На работе им тарифную сетку спустили, они там резвились. Павел домой приходил возбужденный, злой, не то что в те дни, когда уработается, орет, что все — бред, но тогда еще и съезд заседал. Павел поужинает, потом в ящик уставится, тоже все бредом называет, но уже хохочет. Вот разве что в среду, тогда у него какой-то личный на службе конфликт вышел, и он там заявил, что разгонит к черту и минздрав, и Академию меднаук, а в четверг, помните, президент склоку на съезде начал. Так Павел полгорода оповестил о том, сколь-де президент не ловок: он, Пашка, велел минздрав разогнать, а тот кинулся
— А у Павла что за конфликт?
— Да нет, самому Павлу ничего не требовалось, у него шла большая*серия экспериментов для души, а потом уговорила бы я его либо поехать в Германию, либо немцы ему здесь лабораторию открыли бы. Сам он на эту гнусную нищенскую единую сетку плевал с колокольни, но его прабабка раз в полгода, а то и чаще, укладывалась в больницу к одному и тому же врачу, Анне Дмитриевне Добронравовой. Пашка ее хорошо знал. Доктор из детей первых эмигрантов, родилась в Марселе, кончила Сорбонну, а в пятьдесят восьмом зачем-то к нам приехала. Пашка говорил, что врач она классный, один из лучших в нашем городе, а вот ни кандидатской, ни категории у нее не оказалось. Ее по минимуму аттестовали, она и подала на увольнение.
— И? — спросил Ершов..
— Пашкина бабка рев устроила, жить-де она без Анны не может, ни к кому больше не ляжет. Пашка ездил к ней во вторник, вернулся злой, как дьявол, вот и начал в среду всем врубать.

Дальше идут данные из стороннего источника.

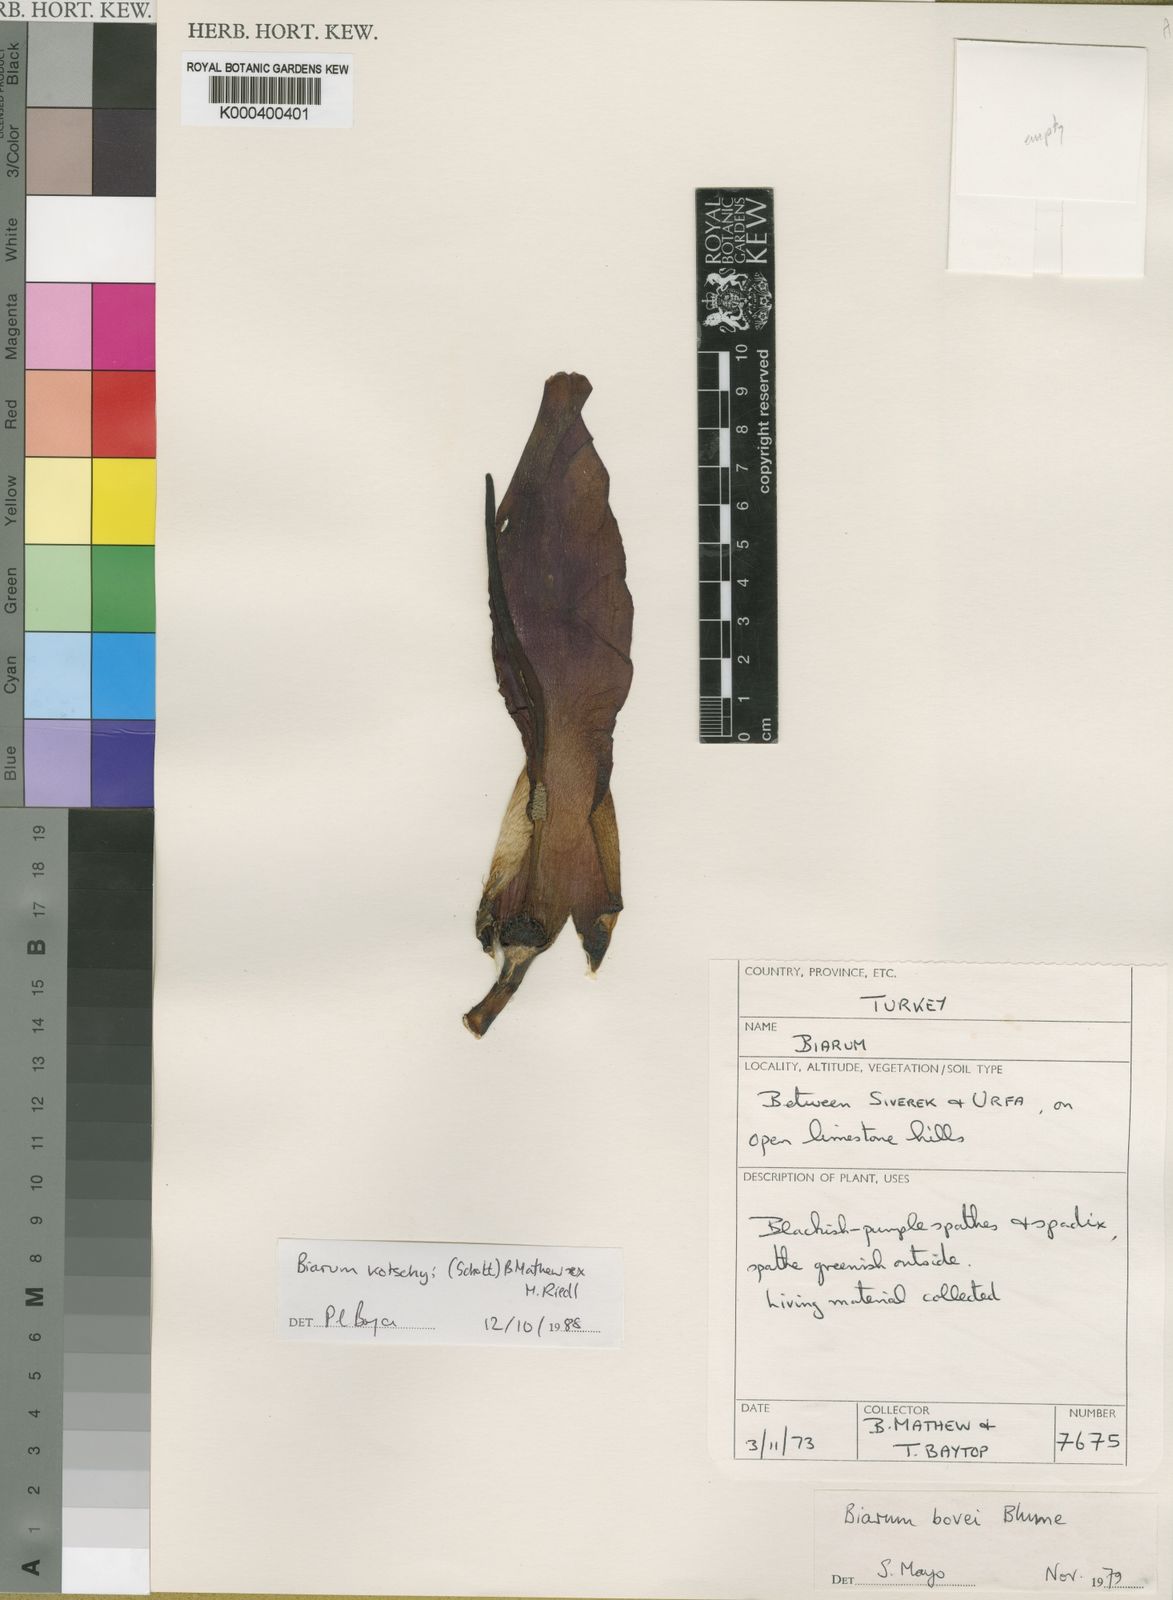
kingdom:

— Но все же, как вы думаете, что могло случиться с Павлом?
— Не знаю, но почему-то чувствую, больше не увижу его. Это не от ума, это предчувствие у меня такое собачье.

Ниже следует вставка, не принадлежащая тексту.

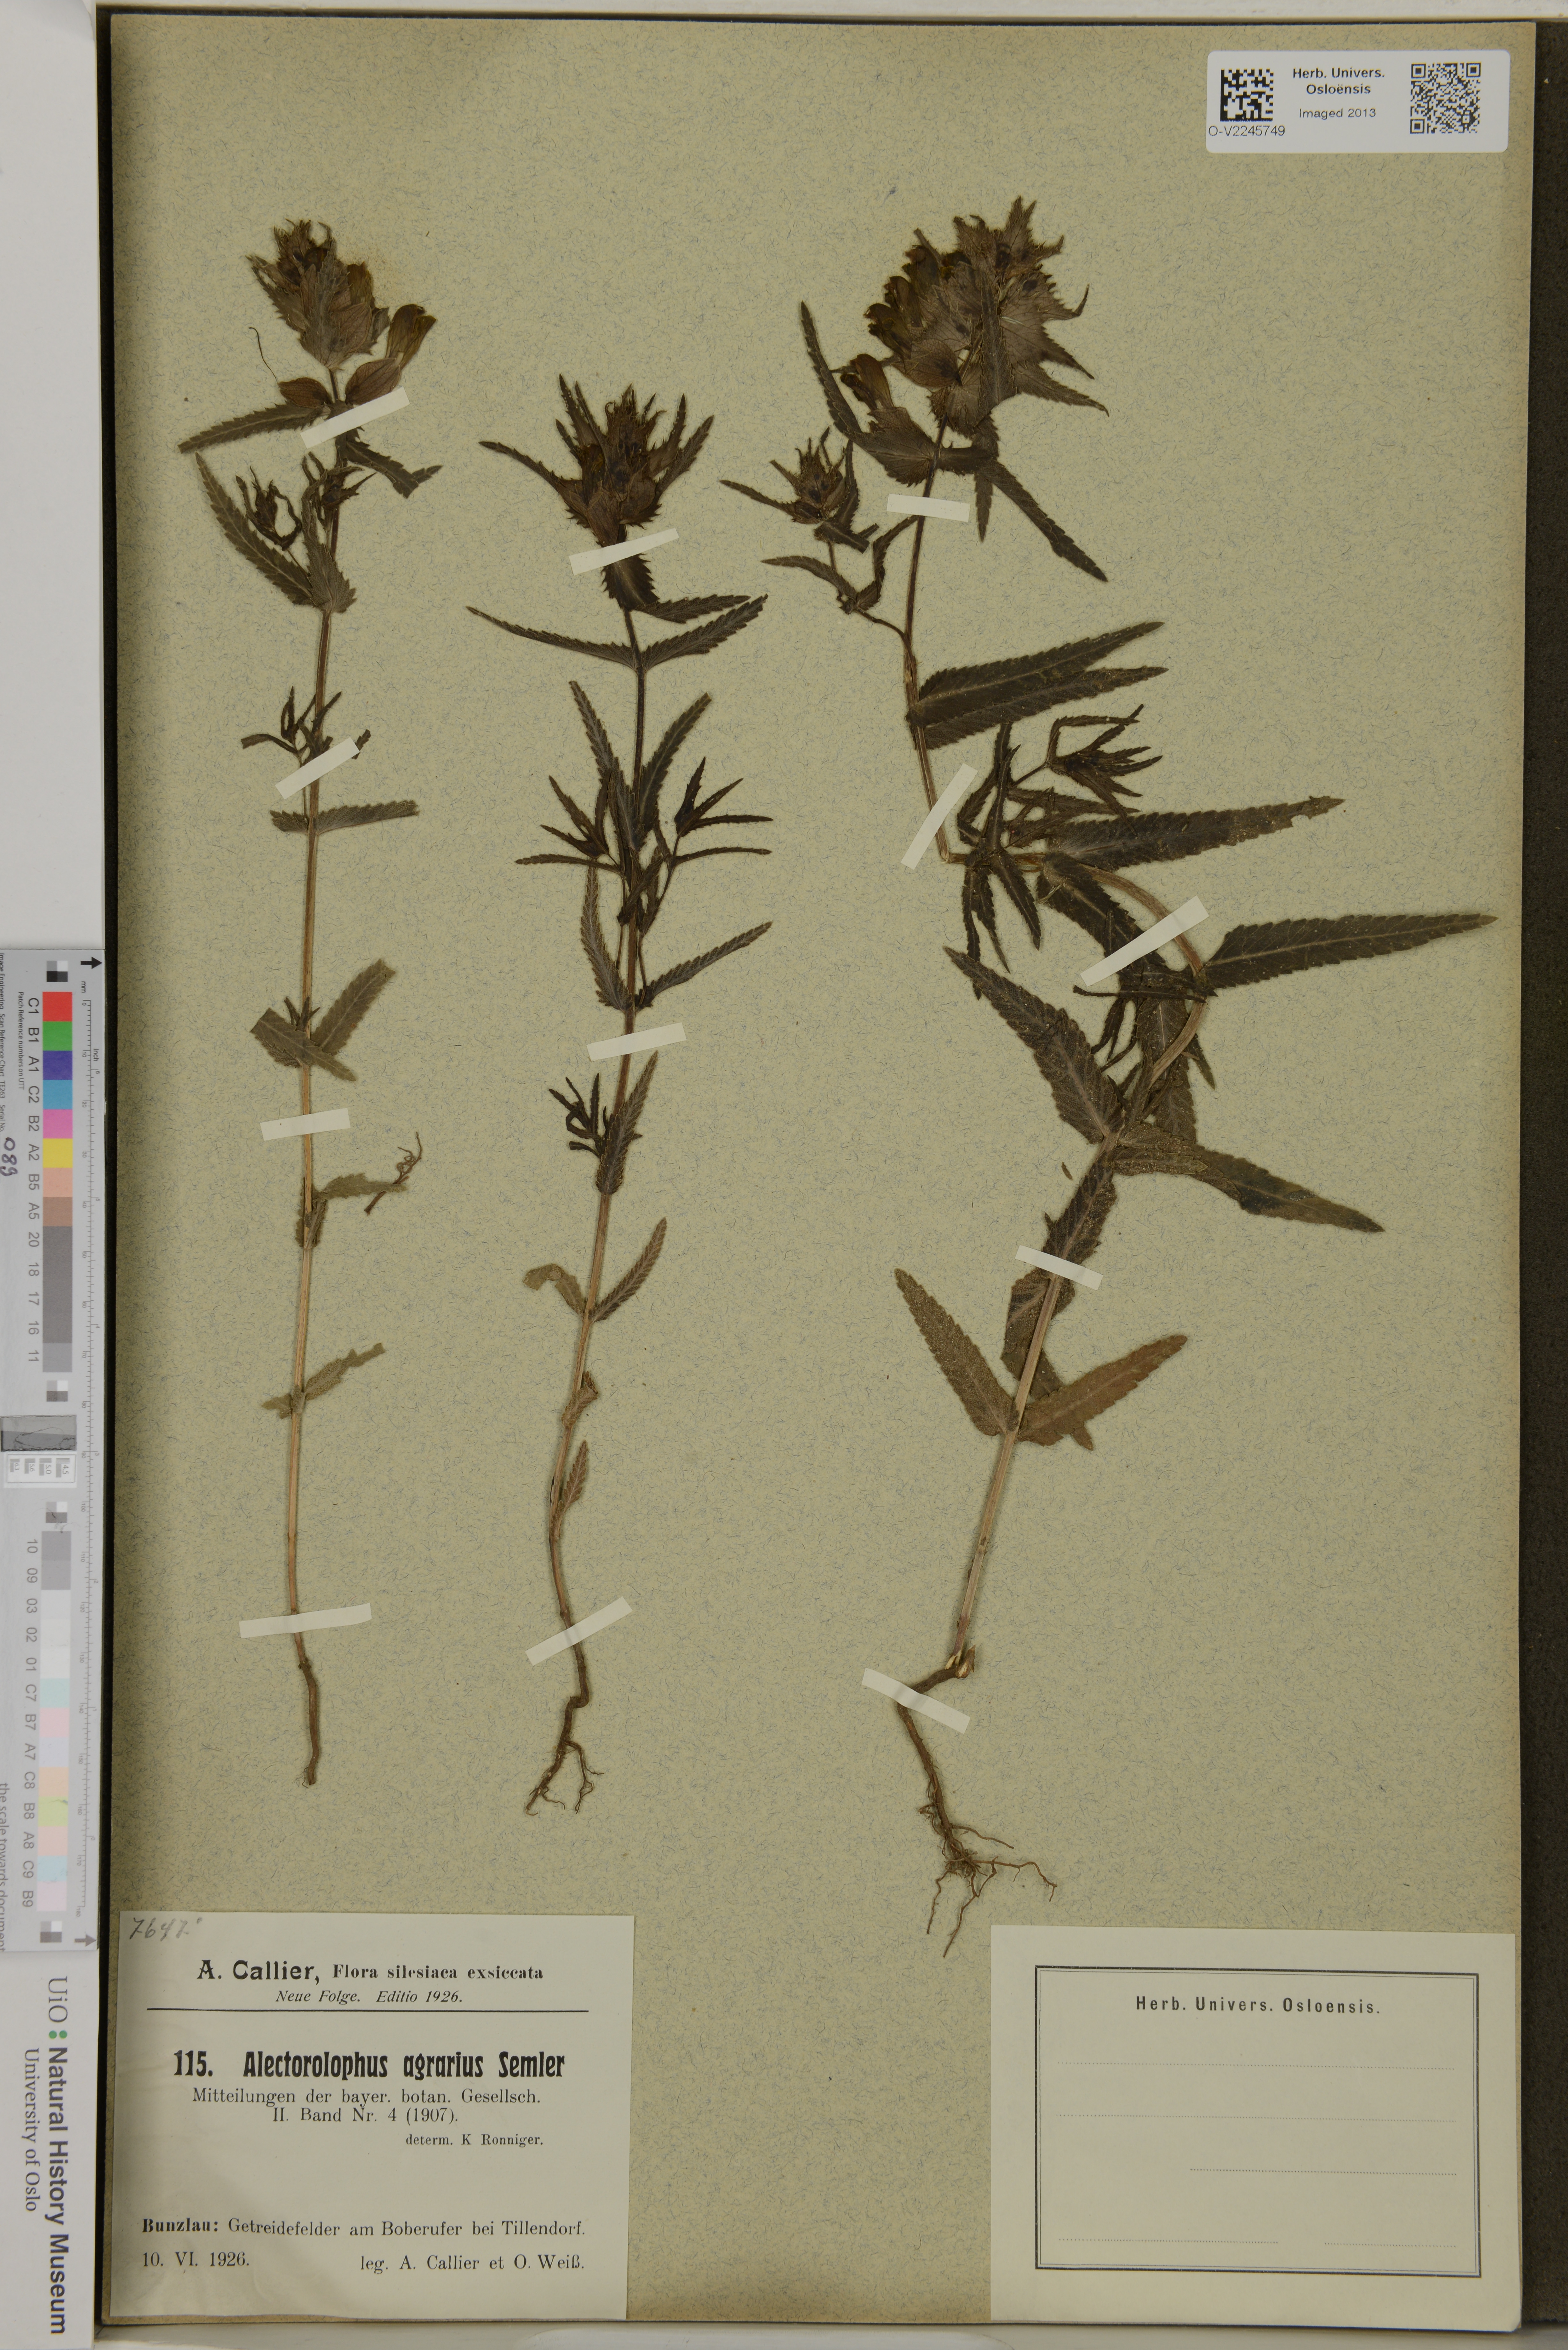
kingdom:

— Кто мог его смерти желать?
— Да половина института ему завидовала. А родичи, его прабабка и его прадед, они ни Пашкиного отца, ни
Пашку раньше не замечали, словно их и вовсе не существовало, но тут вдруг такая любовь началась, и оба его наследничком назначили. А у них же и другие дети, у Константина Павловича и жена живая — они все Пашку запросто удавили бы. Ему бы бежать от этих стариков, но, понимаете, его раньше никто в семье не любил, отец с ними развелся, мать только дочь любит. Мы этим летом жили с ребенком у старика на даче, так осенью его мамаша скандал закатила, как это Пашка мог допустить, чтоб у его прадеда на даче жила я — чужая мерзкая баба, а кровную прекрасную правнучку не пригласили. Пашка мне раньше что говорил? Ребенок у нас должен быть только один, чтобы мы его очень любили, потому что когда их двое, то может получиться так, что кого-то любить будут меньше. Он мне часто говорил: «Изменишь мне, предашь — прощу, родишь второго — возненавижу».
— Да, — покачал головой Ершов. — А что про все это говорят в милиции, не знаете?
— Они все меня пытали, сколько у меня любовников, сколько у него девок. А по поводу того дня, в лаборатории его видели около пяти, а куда потом делся? У них же не режимный институт, проходной двор.
Вечером Ершов вторично посетил квартиру старого Не-чая, дабы встретиться с его нынешней женой и дочерью. Жена, Ольга Ивановна, была кряжистой, крепкой седой женщиной с азиатским широкоскулым лицом и крупной темной родинкой на левой щеке. Дочери исполнилось всего тридцать, высокая, светловолосая, написанная мягкими плавными линиями, она казалась бы красивой, если бы так холодно не смотрели ее серые глаза, если бы губы не с такой силой расплющивали себя, давя одна на другую.
Ершова провели на кухню, дверь в кабинет к Нечаю оставалась плотно закрытой.
— Папа работает, — шепнула дочь.
Разговор начала Ольга Ивановна:
— Вы уж спрашивайте нас о чем угодно, но я вам сразу скажу, что ничего конкретного мы сообщить не сможем. Да и я, честно говоря, думаю, найдется Пашка на нашу голову. На нашу беду…
— Почему на беду?
— А разве это справедливо? Мы живем с Костей, следим, ухаживаем за ним, всю жизнь ему отдали, и вдруг правнучек объявляется, наследничек! А мы кто, служанки, золушки? Гений тоже выискался, а всего-то старший ла-борантишка! Это в тридцать-то лет! Клава в двадцать семь защитилась, но, видно, лицом не вышла. А семейка у него… Сын — разбалованный капризный вахлак, жена — неряха, торфушка! Они же этим летом нам всю жизнь на даче испортили. Баре, видите ли, отдыхать приехали.